Чей-то голос требовательно орет:
– Эй ты, бросай оружие!
Я замираю, будто всерьез. Но тут же слышу тонкоголосый и боевой ответ:
– Фиг вам! – И разгорается шум схватки, слышны прыжки в ломкие кусты, топот и победный смех.
Я облегченно вздыхаю и сажусь на теплый камень, торчащий среди стеблей сурепки. Но давняя досада оживает во мне, и снова неспокойно на душе. Потому что сам я однажды бросил оружие.
Это было не тем летом, когда искали подвески, и не в том дворе с поленницами. Позднее это было. Наверно, через год.
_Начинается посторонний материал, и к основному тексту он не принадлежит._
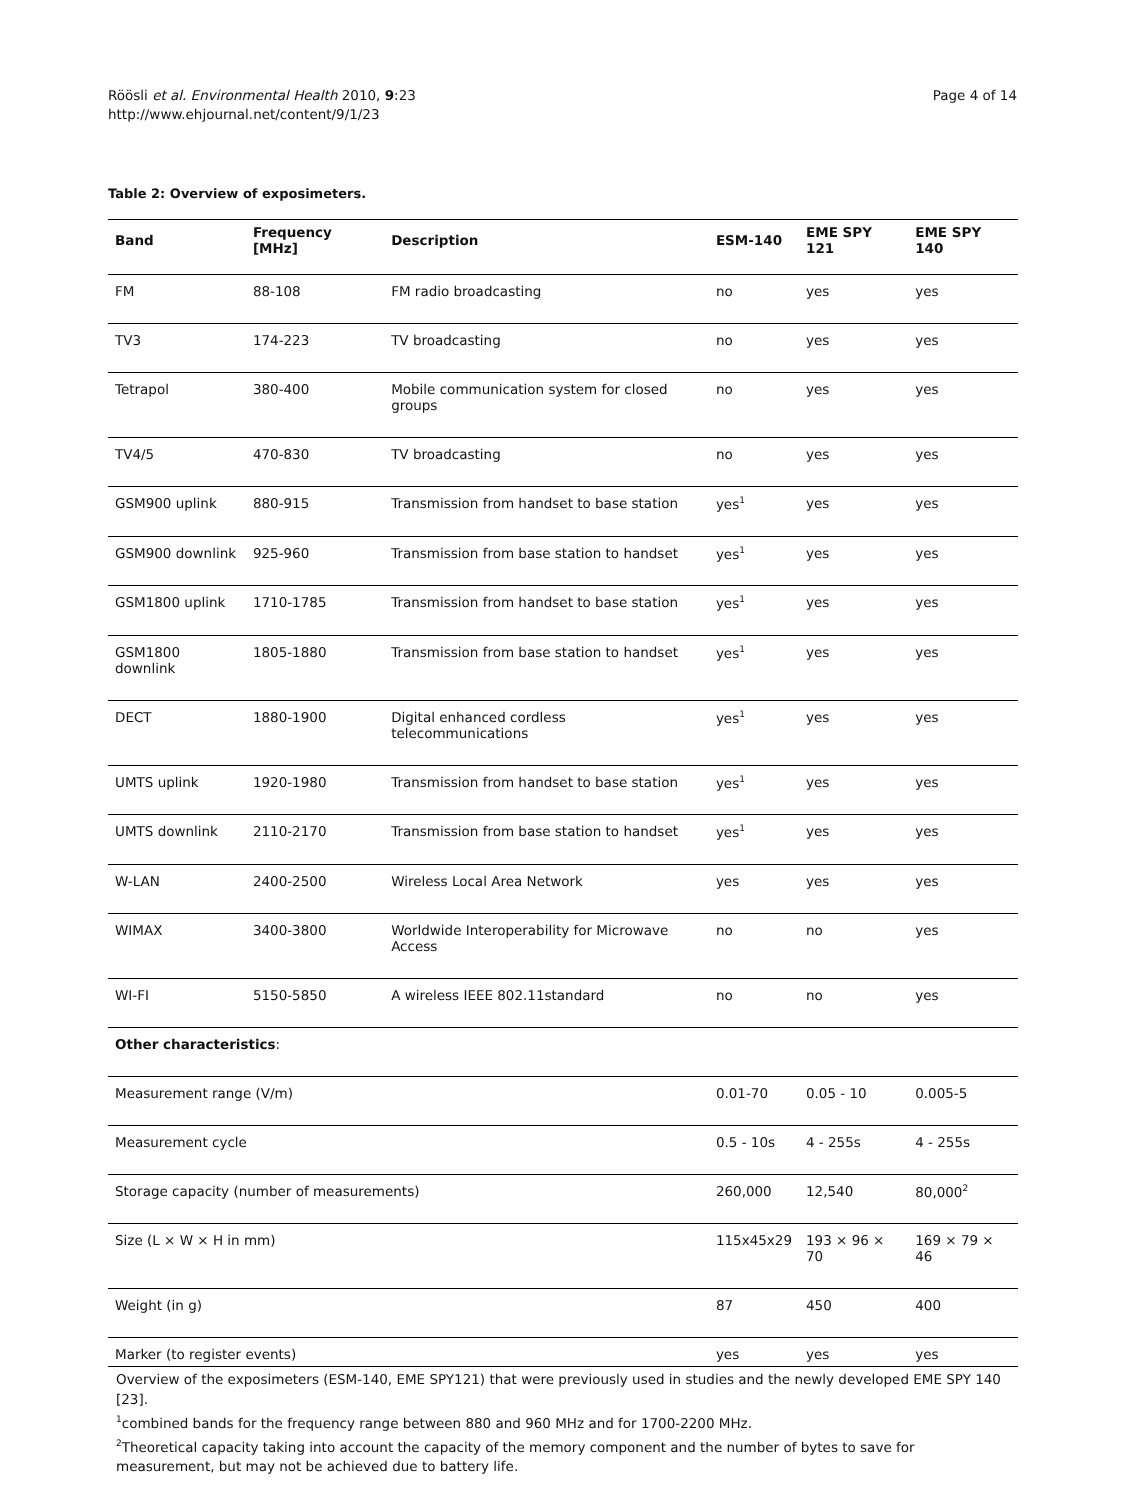Röösli et al. Environmental Health 2010, 9:23
http://www.ehjournal.net/content/9/1/23
Page 4 of 14
Table 2: Overview of exposimeters.
| Band | Frequency [MHz] | Description | ESM-140 | EME SPY 121 | EME SPY 140 |
| --- | --- | --- | --- | --- | --- |
| FM | 88-108 | FM radio broadcasting | no | yes | yes |
| TV3 | 174-223 | TV broadcasting | no | yes | yes |
| Tetrapol | 380-400 | Mobile communication system for closed groups | no | yes | yes |
| TV4/5 | 470-830 | TV broadcasting | no | yes | yes |
| GSM900 uplink | 880-915 | Transmission from handset to base station | yes<sup>1</sup> | yes | yes |
| GSM900 downlink | 925-960 | Transmission from base station to handset | yes<sup>1</sup> | yes | yes |
| GSM1800 uplink | 1710-1785 | Transmission from handset to base station | yes<sup>1</sup> | yes | yes |
| GSM1800 downlink | 1805-1880 | Transmission from base station to handset | yes<sup>1</sup> | yes | yes |
| DECT | 1880-1900 | Digital enhanced cordless telecommunications | yes<sup>1</sup> | yes | yes |
| UMTS uplink | 1920-1980 | Transmission from handset to base station | yes<sup>1</sup> | yes | yes |
| UMTS downlink | 2110-2170 | Transmission from base station to handset | yes<sup>1</sup> | yes | yes |
| W-LAN | 2400-2500 | Wireless Local Area Network | yes | yes | yes |
| WIMAX | 3400-3800 | Worldwide Interoperability for Microwave Access | no | no | yes |
| WI-FI | 5150-5850 | A wireless IEEE 802.11standard | no | no | yes |
| Other characteristics : | | | | | |
| Measurement range (V/m) | | | 0.01-70 | 0.05 - 10 | 0.005-5 |
| Measurement cycle | | | 0.5 - 10s | 4 - 255s | 4 - 255s |
| Storage capacity (number of measurements) | | | 260,000 | 12,540 | 80,000<sup>2</sup> |
| Size (L × W × H in mm) | | | 115x45x29 | 193 × 96 × 70 | 169 × 79 × 46 |
| Weight (in g) | | | 87 | 450 | 400 |
| Marker (to register events) | | | yes | yes | yes |
Overview of the exposimeters (ESM-140, EME SPY121) that were previously used in studies and the newly developed EME SPY 140 [23].
<sup>1</sup> combined bands for the frequency range between 880 and 960 MHz and for 1700-2200 MHz.
<sup>2</sup> Theoretical capacity taking into account the capacity of the memory component and the number of bytes to save for measurement, but may not be achieved due to battery life.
Стоял конец октября. Снег еще не выпал, но земля застыла, и мерзлые комья стучали под ботинками, когда мы устраивали сражения на большом пустыре и на склонах глубокого лога. Сухо трещал серый бурьян, в брюки и ватники впивались похожие на дохлых двухвосток колючки.
Игра была все та же, мушкетерская. Потому что в клубе железнодорожников шел новый фильм «Железная маска». Не тот, который знают нынешние зрители, а односерийный, черно-белый. Трофейный. Это была суровая кинокартина – с жестокими схватками, жгучими тайнами и страшными приключениями. Оттого, что она такая зловещая, ее, наверно, и не стали показывать в главном кинотеатре, а пустили в стареньком деревянном клубе рядом с вокзалом. Мы клянчили дома трешки, по нескольку раз выстаивали фантастические очереди за билетами и, наконец, замирали в душном кинозале под стрекочущим пыльным лучом…
В этой картине мушкетеры были настоящие. И по-настоящему гибли в конце фильма. И то, что их приемный сын становился королем Франции, нас мало утешало. Утешения мы искали в собственной игре, на ходу переделывая судьбу героев. Сначала игра была как игра.
С мальчишками на той улице, куда мне пришлось переехать, я не очень дружил, но на этот раз все шло хорошо. Пока не присоединилась к нам компания с улицы Зеленая площадка, из-за лога. Этой компании не нужны были выдумки и тайны. И дуэльных правил они не признавали. Вместо улыбок – ухмылки, вместо честной боевой атаки – тупой и злобный напор. Все чаще бой на мечах и шпагах грозил перейти в драку. Предводитель по кличке Пупырь искал причины, вспоминал давние уличные и школьные споры.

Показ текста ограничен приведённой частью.